▶ **PROVIDED RECORDS**:
============================================================
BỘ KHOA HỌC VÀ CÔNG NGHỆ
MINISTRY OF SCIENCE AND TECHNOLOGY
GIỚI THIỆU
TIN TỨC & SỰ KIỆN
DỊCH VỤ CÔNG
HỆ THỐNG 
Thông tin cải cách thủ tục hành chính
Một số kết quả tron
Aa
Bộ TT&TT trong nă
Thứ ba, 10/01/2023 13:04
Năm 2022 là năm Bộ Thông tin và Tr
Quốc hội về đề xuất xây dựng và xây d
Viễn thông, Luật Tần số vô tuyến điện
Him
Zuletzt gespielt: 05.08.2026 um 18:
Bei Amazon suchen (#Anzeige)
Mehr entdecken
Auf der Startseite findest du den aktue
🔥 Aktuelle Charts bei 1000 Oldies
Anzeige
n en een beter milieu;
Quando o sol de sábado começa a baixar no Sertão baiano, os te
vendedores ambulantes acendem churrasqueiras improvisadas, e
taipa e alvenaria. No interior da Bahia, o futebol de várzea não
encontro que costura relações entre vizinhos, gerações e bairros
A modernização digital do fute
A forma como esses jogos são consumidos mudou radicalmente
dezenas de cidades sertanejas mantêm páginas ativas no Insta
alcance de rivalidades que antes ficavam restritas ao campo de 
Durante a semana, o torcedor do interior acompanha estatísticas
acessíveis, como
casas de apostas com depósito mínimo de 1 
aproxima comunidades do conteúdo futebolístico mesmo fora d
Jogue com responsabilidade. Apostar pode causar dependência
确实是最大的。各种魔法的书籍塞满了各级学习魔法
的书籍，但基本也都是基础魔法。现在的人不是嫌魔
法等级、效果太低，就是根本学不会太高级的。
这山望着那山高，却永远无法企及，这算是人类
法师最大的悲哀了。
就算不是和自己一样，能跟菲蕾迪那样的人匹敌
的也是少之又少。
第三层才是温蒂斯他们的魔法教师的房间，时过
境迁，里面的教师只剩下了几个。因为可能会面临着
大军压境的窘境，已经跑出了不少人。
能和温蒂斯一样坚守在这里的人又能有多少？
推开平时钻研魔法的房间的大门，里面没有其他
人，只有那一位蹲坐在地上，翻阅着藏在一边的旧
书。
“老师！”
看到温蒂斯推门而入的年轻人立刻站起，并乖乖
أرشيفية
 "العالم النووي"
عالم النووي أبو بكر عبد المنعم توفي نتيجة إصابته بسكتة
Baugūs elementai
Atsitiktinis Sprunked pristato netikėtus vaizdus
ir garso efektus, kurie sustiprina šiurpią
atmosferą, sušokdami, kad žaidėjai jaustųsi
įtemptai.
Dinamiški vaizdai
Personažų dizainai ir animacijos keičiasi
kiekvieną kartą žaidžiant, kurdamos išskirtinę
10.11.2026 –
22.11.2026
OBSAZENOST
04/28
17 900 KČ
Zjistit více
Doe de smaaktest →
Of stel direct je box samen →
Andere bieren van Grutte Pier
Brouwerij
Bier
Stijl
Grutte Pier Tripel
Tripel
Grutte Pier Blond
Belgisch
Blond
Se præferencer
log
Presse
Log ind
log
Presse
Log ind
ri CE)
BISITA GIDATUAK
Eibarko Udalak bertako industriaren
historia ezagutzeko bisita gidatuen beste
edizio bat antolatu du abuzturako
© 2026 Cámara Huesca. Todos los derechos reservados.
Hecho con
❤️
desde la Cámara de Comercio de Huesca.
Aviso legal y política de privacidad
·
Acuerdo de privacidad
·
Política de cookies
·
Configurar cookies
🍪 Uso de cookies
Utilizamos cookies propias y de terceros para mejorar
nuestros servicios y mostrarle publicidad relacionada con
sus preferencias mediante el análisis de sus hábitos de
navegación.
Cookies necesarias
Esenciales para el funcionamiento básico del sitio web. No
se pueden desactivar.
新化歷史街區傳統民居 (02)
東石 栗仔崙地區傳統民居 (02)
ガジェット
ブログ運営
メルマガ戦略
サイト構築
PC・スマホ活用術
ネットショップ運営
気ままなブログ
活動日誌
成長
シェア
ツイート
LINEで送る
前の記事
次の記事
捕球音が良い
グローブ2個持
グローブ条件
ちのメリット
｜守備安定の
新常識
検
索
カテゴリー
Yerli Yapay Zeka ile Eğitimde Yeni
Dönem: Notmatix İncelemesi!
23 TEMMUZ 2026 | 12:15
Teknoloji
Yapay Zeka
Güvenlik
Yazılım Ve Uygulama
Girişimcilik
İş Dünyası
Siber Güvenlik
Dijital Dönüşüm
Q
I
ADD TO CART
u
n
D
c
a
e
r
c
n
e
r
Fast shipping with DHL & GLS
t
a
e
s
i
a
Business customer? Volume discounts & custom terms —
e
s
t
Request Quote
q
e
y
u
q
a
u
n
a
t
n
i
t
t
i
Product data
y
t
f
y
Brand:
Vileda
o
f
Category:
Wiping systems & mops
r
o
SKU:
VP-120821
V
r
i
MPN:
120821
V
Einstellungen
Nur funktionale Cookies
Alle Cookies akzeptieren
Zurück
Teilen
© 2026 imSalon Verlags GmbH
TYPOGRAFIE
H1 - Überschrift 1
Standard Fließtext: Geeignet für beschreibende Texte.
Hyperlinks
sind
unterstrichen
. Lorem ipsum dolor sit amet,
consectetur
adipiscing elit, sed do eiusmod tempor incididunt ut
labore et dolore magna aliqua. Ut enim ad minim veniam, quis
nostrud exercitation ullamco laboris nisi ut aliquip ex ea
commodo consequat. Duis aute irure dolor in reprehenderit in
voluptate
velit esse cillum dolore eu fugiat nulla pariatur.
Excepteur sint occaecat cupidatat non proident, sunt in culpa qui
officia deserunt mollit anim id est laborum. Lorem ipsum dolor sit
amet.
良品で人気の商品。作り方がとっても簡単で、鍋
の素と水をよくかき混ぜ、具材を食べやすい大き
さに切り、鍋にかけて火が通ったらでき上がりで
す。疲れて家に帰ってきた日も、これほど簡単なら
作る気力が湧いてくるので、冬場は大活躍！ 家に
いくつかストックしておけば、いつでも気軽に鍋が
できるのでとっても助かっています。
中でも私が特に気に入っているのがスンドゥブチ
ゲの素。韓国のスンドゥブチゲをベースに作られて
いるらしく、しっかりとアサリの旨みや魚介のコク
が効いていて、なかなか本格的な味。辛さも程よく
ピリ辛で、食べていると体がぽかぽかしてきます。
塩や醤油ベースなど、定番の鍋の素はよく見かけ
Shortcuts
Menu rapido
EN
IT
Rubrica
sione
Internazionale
============================================================
▶ **PROBLEM DESCRIPTION**: When a line in the listing has the word "para", return that line.

▶ **SOLVED PROBLEM**:
Utilizamos cookies propias y de terceros para mejorar
Esenciales para el funcionamiento básico del sitio web. No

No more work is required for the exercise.